McClintock acknowledged the footage played in the courtroom was confronting and said she would play it sparingly through the trial, which is scheduled to last three weeks. But it’s an important piece of the puzzle, she said.

“It shows a level of persistence and determination that demonstrates what was in Mr Epiha’s mind,” McClintock told jurors, explaining that only 10 seconds elapsed between when Goldfinch was shot at 10 times and Hunt was fired on four times.

“It is hard to imagine a clearer demonstration of Mr Epiha’s intention that day. It really does take you as close to the inside of his mind as you can get.”

During a brief opening statement for Epiha, lawyer Marcus Edgar expressed condolences to Hunt’s family on behalf of his client and the defence team. His client concedes he was the shooter but he never intended to kill anyone that day, he suggested.

“That opportunity to execute that man would have happened at the very beginning,” he said, describing the scene as chaotic and confusing. “So it’s not a black and white case.”

Bracken’s lawyers declined to give an opening statement. Prosecutors, however, predicted her defence will be that she had no choice because she was afraid of Epiha. But she could have run away and called police, or at the very least not tried to evade police for a day if that was her intention, prosecutors contended.

They plan to play her interview with police later in the trial.

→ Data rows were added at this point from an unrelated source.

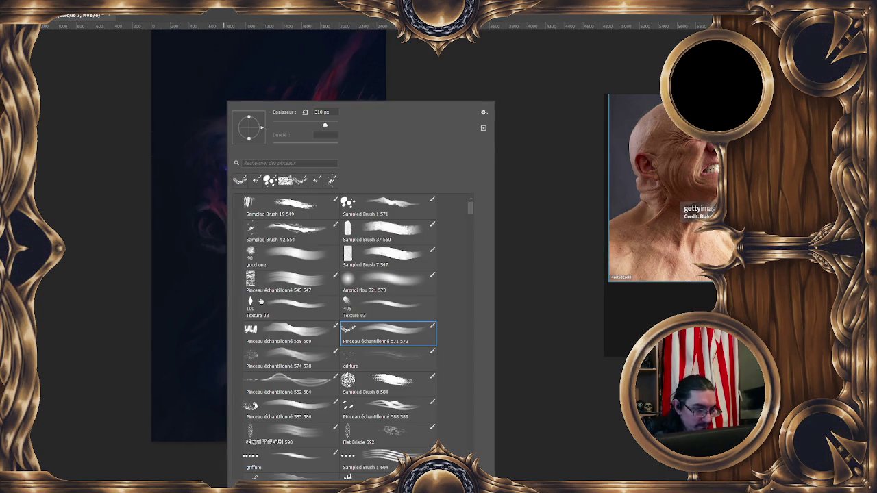
pyautogui.click(294, 210)
pyautogui.click(402, 88)
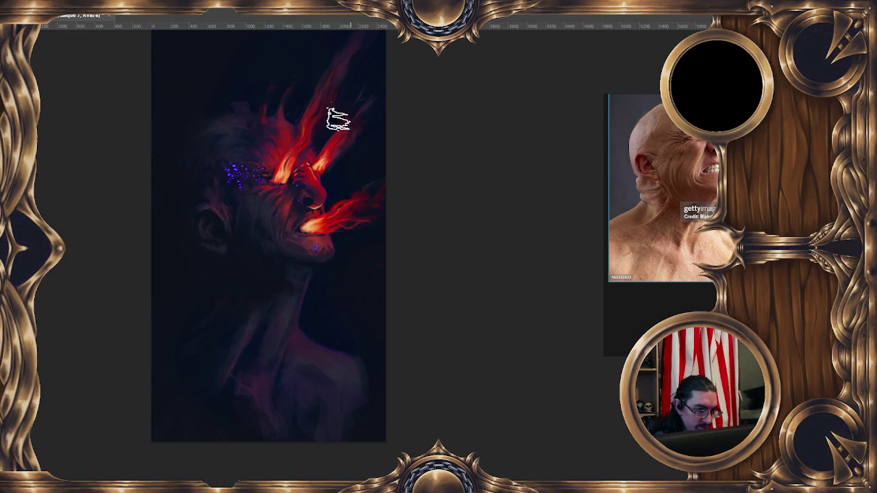
pyautogui.moveTo(306, 148); pyautogui.dragTo(317, 104)
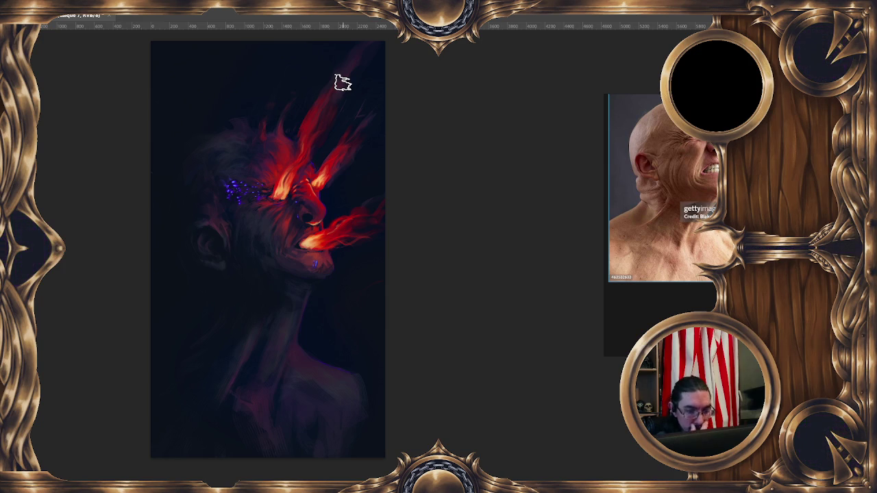
# Zoom out and back in, then pan the painting slightly right and down.
pyautogui.scroll(-2, 381, 237)
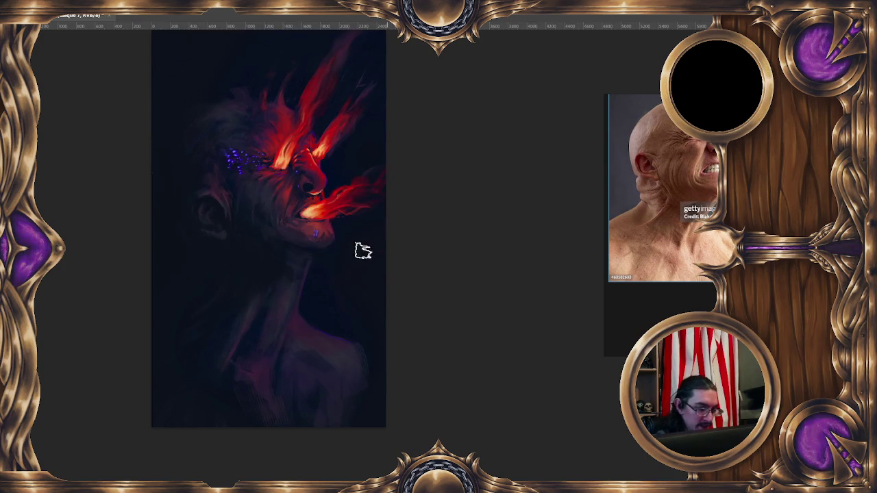
pyautogui.scroll(-1, 306, 365)
pyautogui.scroll(-1, 305, 364)
pyautogui.scroll(-1, 304, 373)
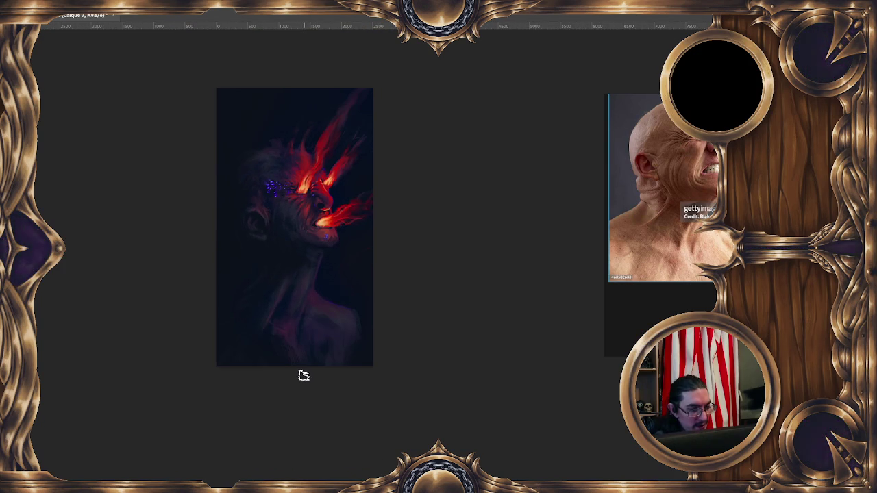
pyautogui.scroll(1, 304, 376)
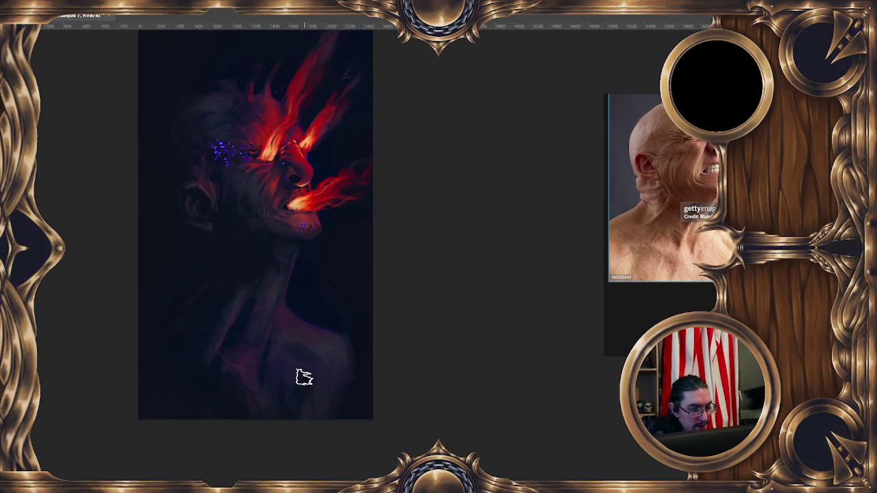
pyautogui.scroll(1, 303, 376)
pyautogui.scroll(1, 303, 373)
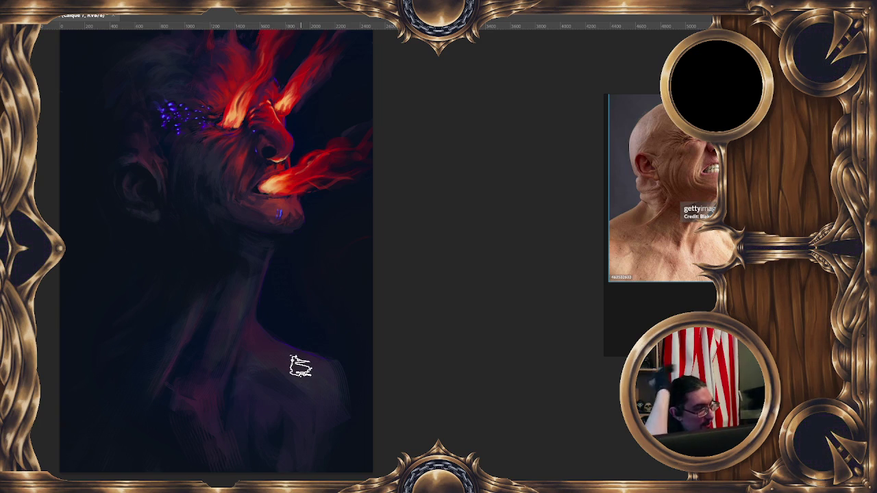
pyautogui.moveTo(337, 244); pyautogui.dragTo(357, 254)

Testifying first in the trial were three officers, including Constable Ilya Kokine. He paused, his voice quavering, as he recounted for jurors being one of the first officers on the scene.

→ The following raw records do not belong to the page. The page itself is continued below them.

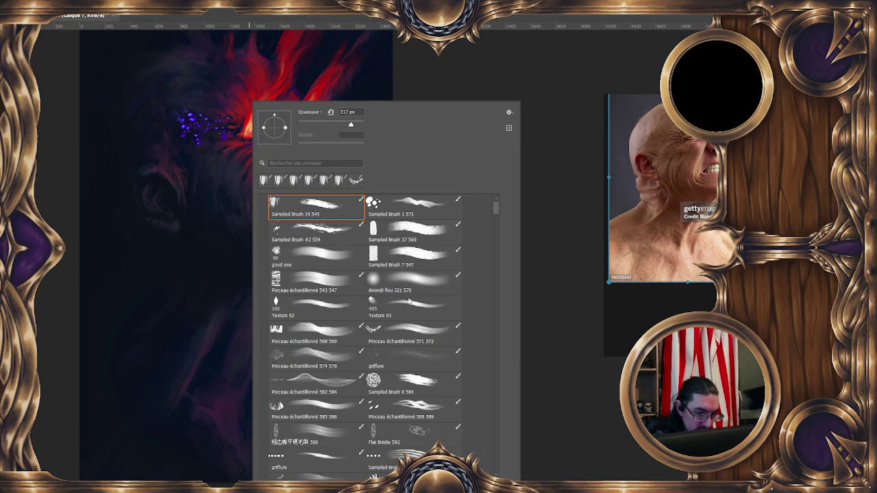
# Pick the Texture 03 brush at about 246 px and touch up the glowing mouth.
pyautogui.doubleClick(409, 300)
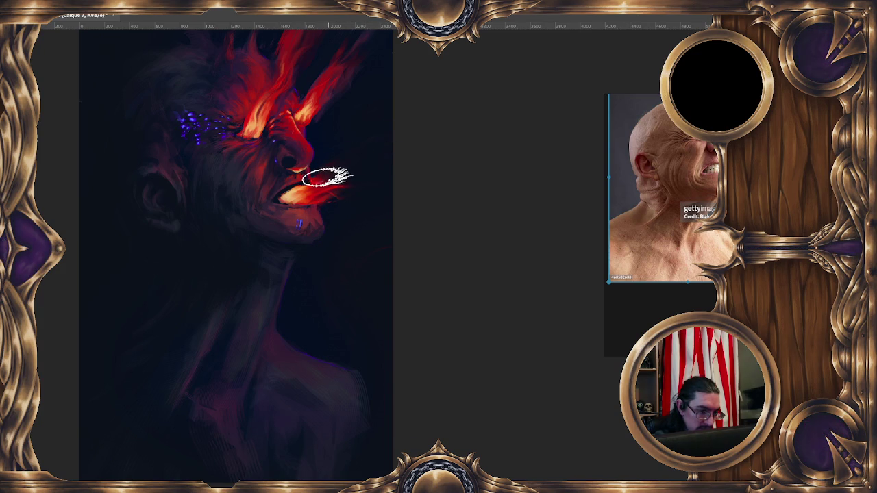
pyautogui.moveTo(348, 165); pyautogui.dragTo(364, 178)
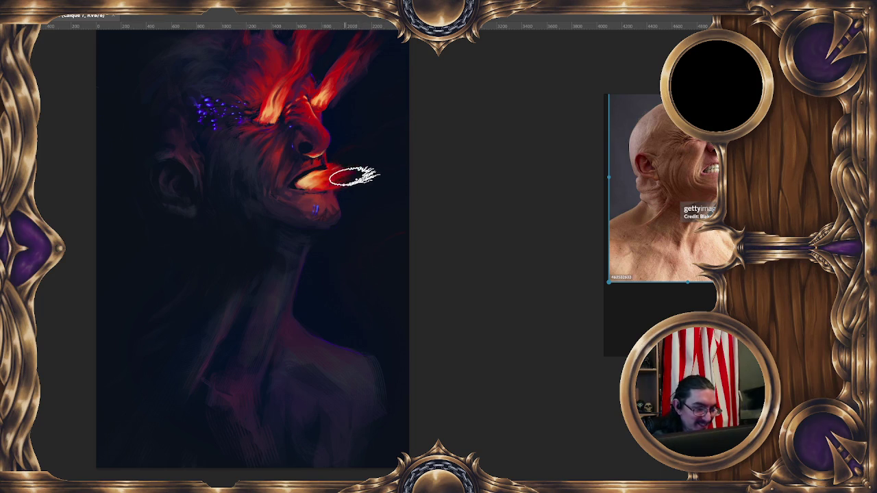
pyautogui.moveTo(348, 179); pyautogui.dragTo(321, 181)
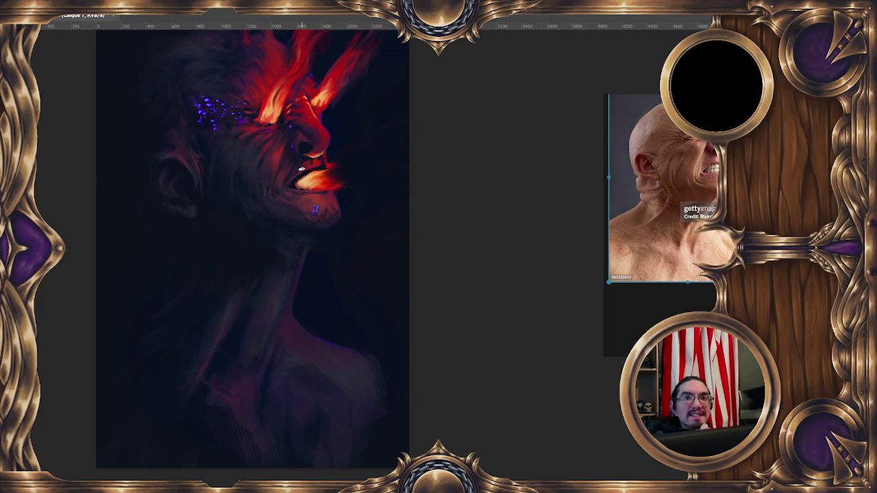
pyautogui.moveTo(316, 180)
pyautogui.mouseDown()
pyautogui.moveTo(302, 185)
pyautogui.moveTo(318, 187)
pyautogui.mouseUp()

The three-year police veteran, who had just joined the road policing unit that morning, recalled waving to Hunt and Goldfinch, even though he didn’t know them personally, as the two patrol vehicles passed. He also recalled seeing a suspicious vehicle — speeding, dirty and with odd stickers — pass by shortly before a muffled shout came over the radio.

“We’re under fire! We need help!”

“We essentially dropped everything,” Kokine recalled, explaining that he unlocked a Bushmaster rifle from their car and his partner grabbed a pistol from their car’s gun safe. A short time later, he said, a rubbish truck stopped and told them the shooting had occurred just around the corner.

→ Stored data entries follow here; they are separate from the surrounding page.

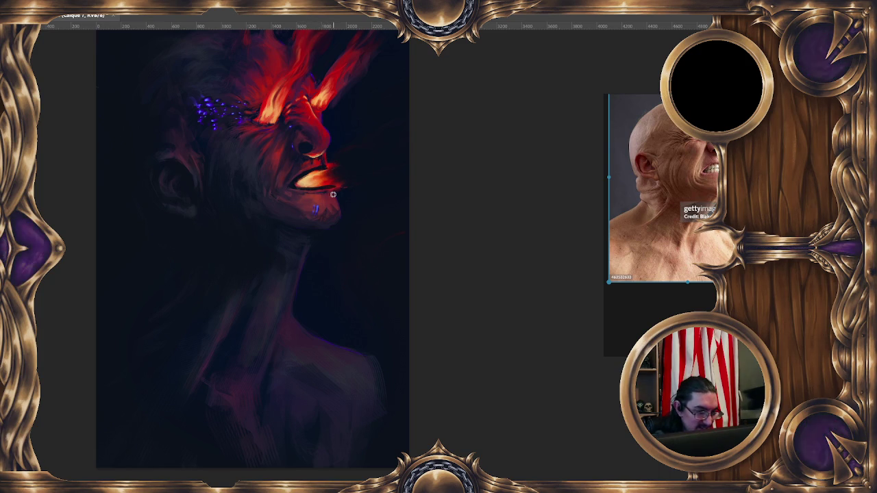
pyautogui.moveTo(332, 189); pyautogui.dragTo(301, 186)
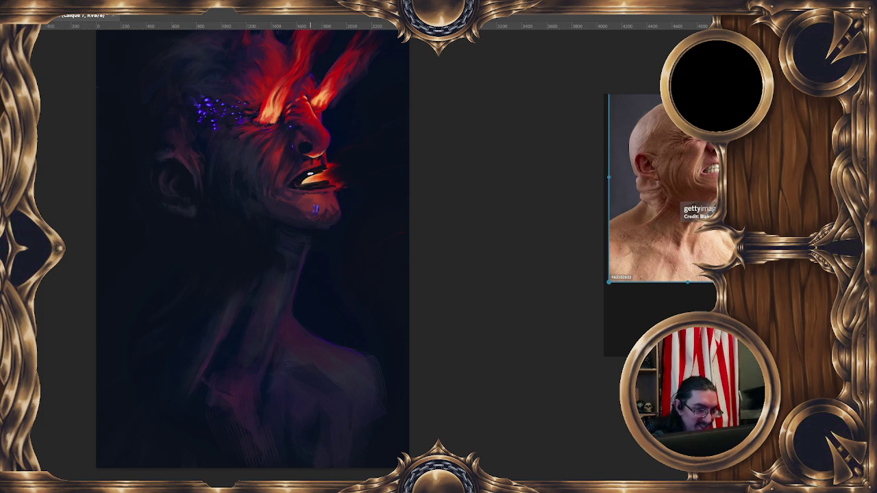
pyautogui.moveTo(328, 151); pyautogui.dragTo(337, 134)
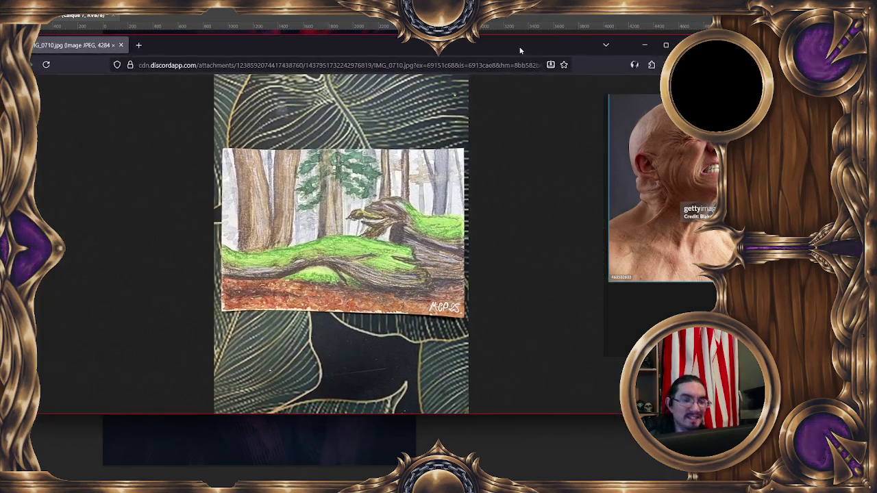
# Move the forest reference window up and left and zoom in close on the mossy log.
pyautogui.moveTo(520, 50); pyautogui.dragTo(478, 41)
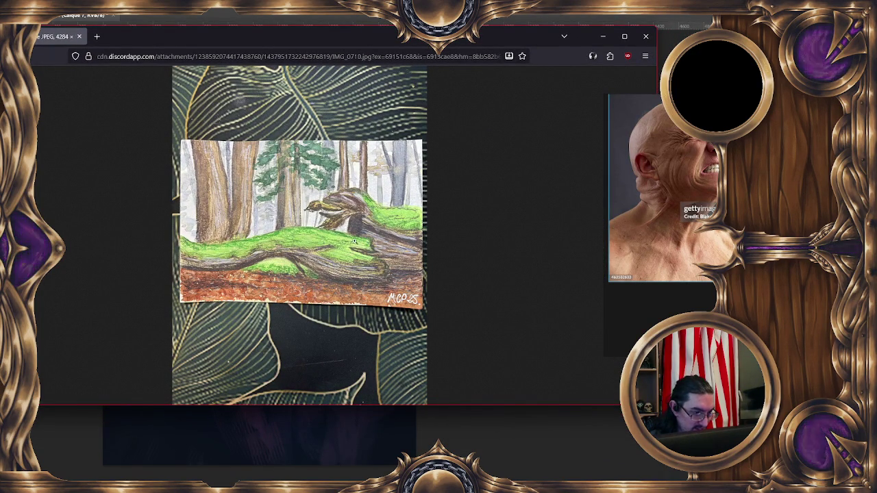
pyautogui.click(301, 252)
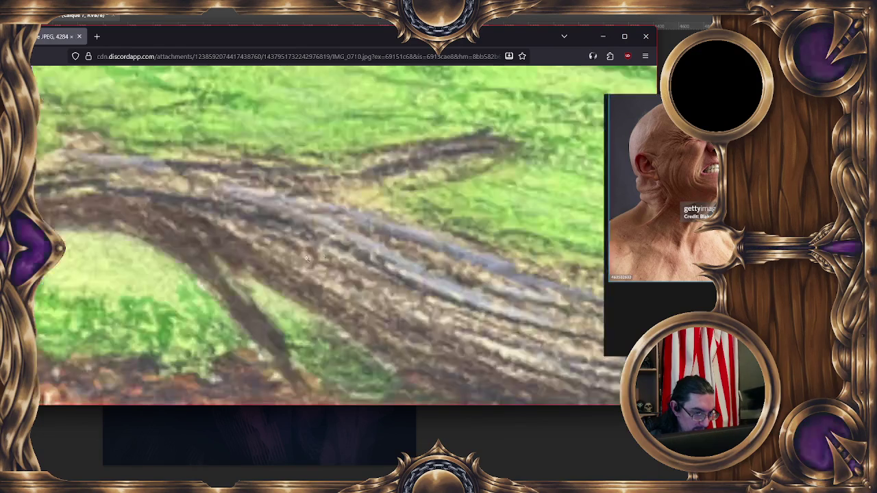
pyautogui.scroll(-1, 341, 230)
pyautogui.scroll(-3, 310, 214)
pyautogui.scroll(-3, 309, 214)
pyautogui.scroll(-3, 307, 215)
pyautogui.scroll(-3, 304, 215)
pyautogui.scroll(1, 304, 214)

“Do you guys know that your boys have been shot down the road there?” he recalled the driver saying before the officers sped off to the scene.

They immediately noticed Hunt lying in the road when they arrived, motionless and “in the starfish position”.

“Mate, we’re here! Come to us!” he had yelled at Hunt. But he got no response.

At that point, he saw people gathering around another man who was also on the ground. Unsure if it was the shooter, he approached with his gun drawn.

“Armed police, do not move!” he shouted. “Show me your hands.”

The wife of the man quickly responded: “It wasn’t us! It wasn’t us! It wasn’t us!”

So he ran back to his patrol car and turned his attention back to the motionless officer.

“I’m moving forward! Cover me!” he shouted at the acting sergeant who was training him on traffic duty that day.

No, the sergeant said. They needed to wait for backup.

“Just f***ing cover my back,” Kokine recalled replying as he moved into a fast tactical walk. “I’m moving forward.”

As he recalled the moment he saw Hunt up close, he had to pause to collect himself.

“He wasn’t making movement at that point,” Kokine recalled. “I guess I was hoping that things weren’t as bad as they looked.

“It’s true what they say: Hope dies last.”

He called out to Hunt.

“Are you alright, mate? Are you good?”

But Hunt’s mouth and eyes were open, and his stomach wasn’t rising at all. He attempted to give CPR until other officers arrived and took over.

“My hands were trembling,” he said.

The trial before Justice Geoffrey Venning is set to continue today.

The judge briefly mentioned after the jury was seated that there had been a shooting over the weekend in Hamilton in which another officer was shot.

“That obviously has nothing to do with this case,” he said. “You must put it aside.”